### Source passage

Nonalcoholic Steatohepatitis (NASH)
What is nonalcoholic steatohepatitis?
Nonalcoholic steatohepatitis (NASH) is a form of fatty liver disease. Fatty liver disease is an excessive accumulation of fats in the liver—the largest internal organ. The liver has many jobs, including aiding digestion; storing energy; removing toxins; and breaking down fats, carbohydrates, proteins and drugs. A healthy liver stores a small amount of fat in its cells (hepatocytes). Fatty liver disease develops when stored fat is greater than 5 to 10% of the liver’s weight. Steatosis is the medical name for it.
There are two types of fatty liver disease: alcoholic and nonalcoholic liver disease (NAFLD). The alcoholic form is the result of heavy alcohol use. Nonalcoholic fatty liver disease (NAFLD) looks the same as the alcoholic version, but alcohol does not play a role in its development. NASH is the advanced stage of NAFLD. It occurs when fat buildup causes inflammation and damage to the liver. The medical term for liver inflammation is hepatitis. So, steatohepatitis is liver inflammation as a result of fat buildup.
NAFLD is the most common kind of chronic liver disease in the United States. About 25% of American adults may suffer from NAFLD. NASH likely affects about 20% of this group—or about 5% of American adults. NASH can also occur in children, with obesity being the strongest association in both adults and children. Other risk factors include having type 2 diabetes, high blood pressure, and high cholesterol. However, the exact cause of NAFLD and NASH is unclear.

### Prompt 1
Answer each question from the passage on nonalcoholic steatohepatitis.
(a) Past what share of the liver's weight does stored fat mean fatty liver disease has developed?
(b) What is the medical term for liver inflammation?
(c) Roughly what percentage of American adults does NASH likely affect?
### Prompt 2
Carry on the passage about nonalcoholic steatohepatitis, picking up right after its last sentence.
The entries come from a separate source, not from the passage on nonalcoholic steatohepatitis.

### Dataset content

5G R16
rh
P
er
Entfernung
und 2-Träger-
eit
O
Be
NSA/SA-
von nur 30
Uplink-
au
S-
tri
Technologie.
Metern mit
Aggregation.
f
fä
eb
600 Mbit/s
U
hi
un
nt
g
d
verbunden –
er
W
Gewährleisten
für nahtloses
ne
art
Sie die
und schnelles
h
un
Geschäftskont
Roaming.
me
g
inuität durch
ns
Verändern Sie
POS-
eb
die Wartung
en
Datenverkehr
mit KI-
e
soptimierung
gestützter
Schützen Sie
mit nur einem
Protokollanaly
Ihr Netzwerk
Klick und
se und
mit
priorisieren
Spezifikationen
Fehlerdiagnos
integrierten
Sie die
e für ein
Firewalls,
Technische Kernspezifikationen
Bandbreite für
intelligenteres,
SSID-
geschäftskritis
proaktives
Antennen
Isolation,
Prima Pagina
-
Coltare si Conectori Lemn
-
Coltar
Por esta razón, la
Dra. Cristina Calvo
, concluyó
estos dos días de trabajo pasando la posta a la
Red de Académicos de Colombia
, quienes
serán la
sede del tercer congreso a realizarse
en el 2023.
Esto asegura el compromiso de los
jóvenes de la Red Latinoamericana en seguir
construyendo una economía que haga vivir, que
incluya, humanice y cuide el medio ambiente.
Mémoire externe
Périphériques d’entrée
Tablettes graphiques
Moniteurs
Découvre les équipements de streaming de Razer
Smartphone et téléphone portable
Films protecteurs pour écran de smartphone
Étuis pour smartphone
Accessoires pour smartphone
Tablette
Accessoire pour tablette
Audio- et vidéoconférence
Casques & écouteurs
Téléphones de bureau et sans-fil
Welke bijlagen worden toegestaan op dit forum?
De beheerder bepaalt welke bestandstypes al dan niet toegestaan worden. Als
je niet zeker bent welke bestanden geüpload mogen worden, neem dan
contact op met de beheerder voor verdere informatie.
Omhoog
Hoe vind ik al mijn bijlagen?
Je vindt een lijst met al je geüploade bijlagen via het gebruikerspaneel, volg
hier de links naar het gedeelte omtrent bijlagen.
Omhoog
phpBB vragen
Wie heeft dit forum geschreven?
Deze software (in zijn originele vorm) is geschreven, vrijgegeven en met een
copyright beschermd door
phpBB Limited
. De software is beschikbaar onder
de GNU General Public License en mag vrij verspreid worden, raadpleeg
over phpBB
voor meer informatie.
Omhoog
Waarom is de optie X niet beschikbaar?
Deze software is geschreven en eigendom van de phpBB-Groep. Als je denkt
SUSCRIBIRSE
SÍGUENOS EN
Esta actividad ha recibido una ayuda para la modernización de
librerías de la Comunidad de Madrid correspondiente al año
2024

---

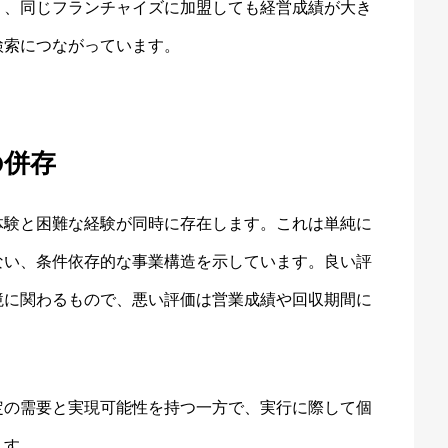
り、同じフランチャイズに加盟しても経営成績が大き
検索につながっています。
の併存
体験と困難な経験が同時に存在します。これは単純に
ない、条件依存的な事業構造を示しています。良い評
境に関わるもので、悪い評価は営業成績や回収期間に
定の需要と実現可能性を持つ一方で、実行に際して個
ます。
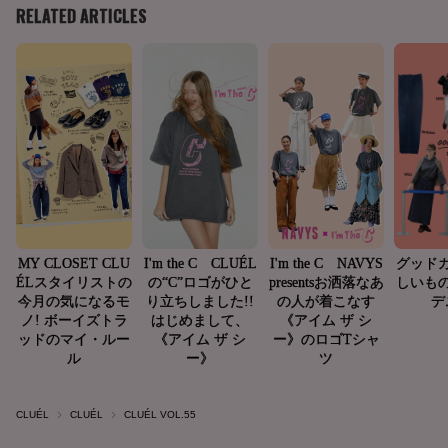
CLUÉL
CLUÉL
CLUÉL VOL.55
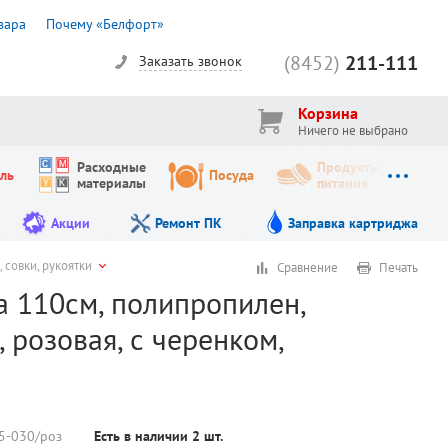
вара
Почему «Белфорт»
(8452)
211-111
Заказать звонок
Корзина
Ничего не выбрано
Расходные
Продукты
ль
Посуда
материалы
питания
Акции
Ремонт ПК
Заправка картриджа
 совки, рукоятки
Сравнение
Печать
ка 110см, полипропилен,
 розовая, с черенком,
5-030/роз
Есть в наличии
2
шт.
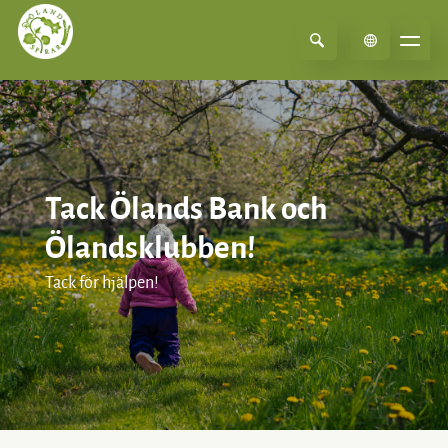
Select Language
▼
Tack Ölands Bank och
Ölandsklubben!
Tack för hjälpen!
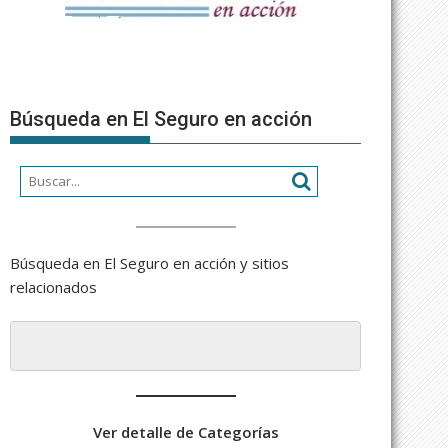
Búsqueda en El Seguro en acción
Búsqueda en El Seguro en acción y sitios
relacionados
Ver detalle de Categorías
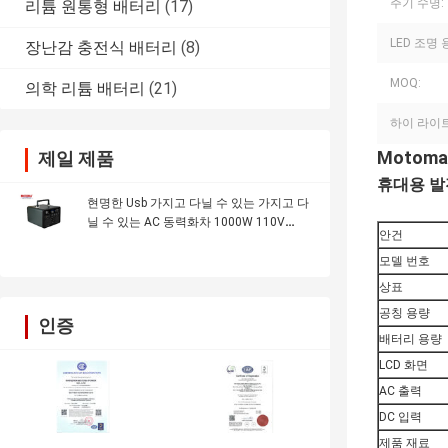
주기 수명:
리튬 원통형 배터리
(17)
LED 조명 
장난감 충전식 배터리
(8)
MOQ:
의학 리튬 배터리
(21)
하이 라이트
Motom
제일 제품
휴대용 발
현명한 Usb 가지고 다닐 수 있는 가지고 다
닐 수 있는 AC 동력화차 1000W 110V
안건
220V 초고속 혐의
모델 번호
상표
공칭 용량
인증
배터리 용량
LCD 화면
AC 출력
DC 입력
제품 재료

### Exercise output 1
(a) 5 to 10% of the liver's weight
(b) Hepatitis
(c) About 5%

### Exercise output 2
Unfortunately, neither NAFLD nor NASH typically cause symptoms. So, it is possible to have the disease and not know it. Doctors often find it when routine blood tests or blood tests for another condition show elevated liver enzymes. Doctors may also feel an enlarged liver on a physical exam or see it on an imaging exam for another reason.
The main treatment for NAFLD and NASH is weight loss. It can help reduce fat in the liver, which can decrease inflammation. Treating underlying conditions, such as diabetes, is also important. Left untreated, NASH can lead to fibrosis, or scarring, which can progress to cirrhosis. Cirrhosis is severe scarring and permanent damage.
Regular medical care can help doctors identify people at risk of NAFLD and NASH. See your doctor between your usual appointments if you have symptoms that cause concern.
What are the symptoms of nonalcoholic steatohepatitis?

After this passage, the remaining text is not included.